The Shin Tokaido Gate and Tetsuzora
Constructed in 1915 by the combined efforts of the Japanese military, the Shin-Tokaido-Mon is the product of efficient replication. Naval researchers had purchased the blueprint for the original Jefferson Gate, studying ways to replicate the design with a more limited power input. What complications they could not solve on their own they removed via some international theft, stealing some elements of the Nikolovsk Gate’s fuel system when they briefly captured it in 1905. The completed gate was 8 kilometers in diameter, then the largest aether structure until the Americans completed their own expansion project.
The original plan after construction was completed was to connect the gate to the city of Edo with a Tsiolkovsky Ladder, allowing the quick conveyance of cargo. Unfortunately, fabrication of the necessary parts halted in 1917, after the outbreak of the Santo Sensō. When the devastating Great Kantō Earthquake rattled Edo and cracked the very foundation of the ladder, Japan understood that their country could not feasibly connect the gate to the earth below, even if the civil war died down. Instead, all future shipments for and through the gate would have to be flown up, developing an industry revolving around breaking and reentering the atmosphere to ferry all manner of cargo to the aether.

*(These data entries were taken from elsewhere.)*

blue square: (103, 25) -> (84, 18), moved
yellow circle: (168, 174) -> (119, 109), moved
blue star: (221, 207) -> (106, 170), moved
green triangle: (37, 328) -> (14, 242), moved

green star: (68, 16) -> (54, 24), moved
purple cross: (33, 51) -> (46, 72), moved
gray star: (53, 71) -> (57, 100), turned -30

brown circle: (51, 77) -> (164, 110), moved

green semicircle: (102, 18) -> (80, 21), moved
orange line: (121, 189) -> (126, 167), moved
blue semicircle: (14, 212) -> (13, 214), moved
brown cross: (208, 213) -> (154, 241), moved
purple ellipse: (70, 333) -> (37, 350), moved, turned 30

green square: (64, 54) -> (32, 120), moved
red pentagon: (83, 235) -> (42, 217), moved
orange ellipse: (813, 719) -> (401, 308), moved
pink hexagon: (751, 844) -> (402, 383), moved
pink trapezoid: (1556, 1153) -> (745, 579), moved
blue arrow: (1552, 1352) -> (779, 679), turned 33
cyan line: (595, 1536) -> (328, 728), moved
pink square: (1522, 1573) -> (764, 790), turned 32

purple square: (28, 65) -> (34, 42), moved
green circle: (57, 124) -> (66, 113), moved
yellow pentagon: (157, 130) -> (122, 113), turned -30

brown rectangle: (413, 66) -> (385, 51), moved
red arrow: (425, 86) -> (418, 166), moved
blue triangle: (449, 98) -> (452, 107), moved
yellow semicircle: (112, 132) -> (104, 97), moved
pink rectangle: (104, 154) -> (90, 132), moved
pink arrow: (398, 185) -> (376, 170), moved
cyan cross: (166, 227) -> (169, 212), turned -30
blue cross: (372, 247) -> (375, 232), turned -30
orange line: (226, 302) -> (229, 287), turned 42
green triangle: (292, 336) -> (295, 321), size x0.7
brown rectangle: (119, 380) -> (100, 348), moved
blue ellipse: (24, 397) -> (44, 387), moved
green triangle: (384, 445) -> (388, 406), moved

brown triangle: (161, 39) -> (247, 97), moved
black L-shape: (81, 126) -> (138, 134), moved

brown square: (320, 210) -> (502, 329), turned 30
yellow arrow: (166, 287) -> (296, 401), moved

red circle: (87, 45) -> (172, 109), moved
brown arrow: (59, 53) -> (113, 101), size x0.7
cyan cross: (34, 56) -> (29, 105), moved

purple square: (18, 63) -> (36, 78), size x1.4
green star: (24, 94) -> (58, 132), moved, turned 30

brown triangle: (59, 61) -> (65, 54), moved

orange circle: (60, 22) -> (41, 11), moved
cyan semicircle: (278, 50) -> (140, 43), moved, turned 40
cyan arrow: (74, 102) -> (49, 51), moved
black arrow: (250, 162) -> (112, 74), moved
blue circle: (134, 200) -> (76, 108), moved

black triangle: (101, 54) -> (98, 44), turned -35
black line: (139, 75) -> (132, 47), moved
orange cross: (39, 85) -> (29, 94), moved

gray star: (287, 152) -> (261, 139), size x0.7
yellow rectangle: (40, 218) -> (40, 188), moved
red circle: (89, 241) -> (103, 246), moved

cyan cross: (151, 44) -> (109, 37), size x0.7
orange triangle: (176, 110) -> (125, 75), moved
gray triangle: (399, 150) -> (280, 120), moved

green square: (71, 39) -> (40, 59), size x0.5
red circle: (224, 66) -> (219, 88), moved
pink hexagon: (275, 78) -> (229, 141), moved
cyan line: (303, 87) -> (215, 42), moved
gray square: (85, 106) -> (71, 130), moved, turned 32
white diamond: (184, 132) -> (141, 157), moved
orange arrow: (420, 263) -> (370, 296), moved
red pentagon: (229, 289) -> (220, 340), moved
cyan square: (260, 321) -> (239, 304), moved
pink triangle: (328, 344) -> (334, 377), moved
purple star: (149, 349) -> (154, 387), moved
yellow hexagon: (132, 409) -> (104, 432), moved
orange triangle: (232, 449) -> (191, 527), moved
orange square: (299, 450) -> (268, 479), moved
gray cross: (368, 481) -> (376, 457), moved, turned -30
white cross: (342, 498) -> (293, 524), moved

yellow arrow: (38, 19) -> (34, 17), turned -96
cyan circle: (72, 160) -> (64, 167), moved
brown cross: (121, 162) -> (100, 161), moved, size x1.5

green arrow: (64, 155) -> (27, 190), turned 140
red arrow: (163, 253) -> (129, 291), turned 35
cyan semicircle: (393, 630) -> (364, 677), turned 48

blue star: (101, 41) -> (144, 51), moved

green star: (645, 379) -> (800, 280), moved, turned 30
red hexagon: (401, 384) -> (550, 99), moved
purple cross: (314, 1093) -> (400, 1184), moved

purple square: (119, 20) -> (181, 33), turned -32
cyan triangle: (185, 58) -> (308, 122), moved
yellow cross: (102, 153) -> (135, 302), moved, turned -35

To best facilitate this industry, all cargo arriving to the Shin Tokaido Gate from any location would undergo their typical inspections in the aether, rather than their destination. The Minato-Gumi was established on the gate in 1925 as a bureaucratic arm of this new trade, taxing and regulating the transportation of all civilian cargo. With an influx of bureaucrats and dockhands came the necessity for a number of businesses. The workforce needed housing, food, and especially entertainment. This provided a unique opportunity for Japan to make the best of the destruction of the war, as many of the cities in Kansai were still in ruins from the infighting. Displaced refugees from the commercial sector were incentivized to move to the growing community, and many of the zaibatsu received kickback from the Showa Government for “selective transfers” to the gate.
The result was an overnight boomtown, unlike anything seen in the aether. Other gates had modest towns and maintenance teams manning the structure, but the sheer density of the population on the Shin-Tokaido dwarfed the others. By its 10th year anniversary, the gate’s city, now known as Tetsuzora, housed one million people. In terms of population density, the city was almost quadruple that of Central Osaka. In that time the city had developed a distinct subculture, as well as a sizable foreign quarter. The wards were excessively lit up with color-coded street lights, using the runoff power from the gate to provide Tetsuzora with a dazzling visage. The lights also aided vessels in mooring at the correct ward when arriving, the crews of which began referring to the city by the nickname Kuroniji, the Rainbow in Black.
The leadership of the city is divided along the borders of the six civilian wards. Each ward elects a mayor from its population, who handles all civil regulation and development codes in the area. As a peculiar example, the Ranbiki Ward, the main foreign quarter of the city, has a Greek mayor, making it one of only two Japanese cities with a non-native representative. All of these wards answer to the Governor of the Minato-Gumi, who also directly controls the ring’s two industrial zones. One can only hope that he is cut out for the task, as there is no telling what nefarious parties may try to smuggle under his watch.